Walmart Stores Inc. (NYSE:WMT), a company struggling to change course as the age of supercenters limps to an end, may be encouraging unlawful inventory accounting as a means of boosting the company’s supposed share price. Or at least, that’s what a recent report from The Nationseems to suggest.
The story goes something like this: in 2012, Erica Davidson became store manager of a struggling Greensboro, North Carolina Walmart store. Davidson was tasked with reducing what’s referred to as the store’s “shrinkage,” a term that is loosely defined as the value of stolen or lost goods. Davidson, who was hoping to prove herself, succeeded in reducing shrinkage at the Greensboro location. In fact, she reported such success that senior-level management executives sent her to conference meetings to train other Walmart store managers in her practices.
The problem? The practices Davidson’s superiors preferred weren’t always lawful. The managerment, she says, encouraged her to utilize techniques which made the store’s shrinkage loss appear better on paper than it actually was. She carried out these techniques, and was repeatedly praised for her efforts. “Those things were just like money in the bank to them,” Davidson told the Nation in an interview. “It was like, ‘oh, great job.’ There was never any accountability or any investigation that they went into why — not just in my store, but in any store throughout the region.”
Davidson added that often the inventory numbers should have raised “red flags,” but instead her superiors continued to offer up praise and encouragement. Davidson says that a former senior vice president of the company even wrote her handwritten notes commending her successful results.
All of that stopped when the region’s operations were examined by the company’s fraud investigators in 2013. At the end of August, Davidson told The Nation, her store’s inventory showed a huge reduction in shrinkage loss, down to just $350,000 from more than $2.1 million the previous year; Davidson received no more praise. The higher-ups remained silent. “There was none of that ‘rah-rah, congratulations’ stuff that I got the previous years,” Davidson said.

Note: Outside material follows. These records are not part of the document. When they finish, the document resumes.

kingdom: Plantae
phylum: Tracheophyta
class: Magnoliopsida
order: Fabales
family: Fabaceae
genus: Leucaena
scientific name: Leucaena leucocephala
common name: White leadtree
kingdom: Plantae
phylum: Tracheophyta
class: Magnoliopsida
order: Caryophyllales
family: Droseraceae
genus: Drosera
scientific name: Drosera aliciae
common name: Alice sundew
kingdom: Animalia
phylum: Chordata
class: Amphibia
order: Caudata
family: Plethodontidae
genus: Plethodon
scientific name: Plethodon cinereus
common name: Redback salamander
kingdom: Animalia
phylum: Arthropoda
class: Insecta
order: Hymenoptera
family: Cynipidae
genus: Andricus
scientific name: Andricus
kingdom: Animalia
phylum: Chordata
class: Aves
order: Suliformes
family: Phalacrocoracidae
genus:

Davidson was then fired after nineteen years with the company, according to The Nation. Her exit interview form cites that she was fired for “Gross Misconduct – Integrity Issue.” For Davidson’s part, she claims that her superiors encouraged managers in her region to falsify data and utilize unlawful techniques. She added that she is just one among a number of different managers on the Eastern Seaboard who have been fired for similar allegations, in an attempt by senior-level management to deflect accusations of inventory fraud away from themselves.
Brook Buchanan, a spokesperson for Walmart, admitted for the first time last week that the company is conducting a “thorough review” of its “store-level processes.” The company also issued a statement to The Nation in which Buchanan said: “Walmart takes allegations of improper conduct seriously and we have strong programs in place to prevent, detect, and remediate issues that may arise.” The statement continues: “We have initiated a thorough review of our store level processes to help ensure we have the right policies and controls in place.”
Adding to suspicions that fraudulent activity might extend beyond the store-management level, this year, as the investigations continued, several of Davidson’s former superiors left the company. Including Ronny Hayes, Walmart’s head of operations in North Carolina, who retired, and Henry Jordan, who was responsible for leading the company’s gargantuan Eastern Seaboard division, who also supposedly retired. The Nation also notes that the company’s regional asset-protection manager, who was intimately linked with inventory tracking in the state, was fired in May, though the company has not released its reasoning for his dismissal.
But what does inventory accounting fraud have to do with Walmart’s share price? Well, to a certain extent, that depends on how deep and how widespread the company’s fraudulent accounting practices really are, but there is evidence to suggest that the company is encouraging similar behavior in other regions, The Nation reports.
Inventory fraud is an issue particularly in the retail industry. Retail businesses rely on narrow margins, so shrinkage, as a result of shoplifting or other losses can have a huge impact on a store’s profitability. It’s such a big issue that Sam Walton, Walmart’s founder, has commented on it several times, stating that: “Shrinkage, or unaccounted-for inventory loss — theft, in other words — is one of the biggest enemies of profitability in the retail business.”
Other store managers interviewed noted that there could be other reasons behind Walmart’s pervasive inventory fraud besides the ongoing struggle for profitability; The Nation notes that one manager cited understaffing in particular. Overstretched employees, the manager said, are often forced to fabricate numbers when they can’t possibly perform a proper count of physical merchandise on their own.
Regardless of the reasoning behind Walmart’s inventory fraud issues, if the phenomenon is as widespread as some managers claim it is, the company’s stock price could easily be artificially inflated by fabricated numbers. Further, it would be incredibly difficult to know just how inflated. If stores aren’t profitable, or not nearly as profitable as they report being, the entire company’s share price could potentially be affected, and that, of course, affects investors in a big way.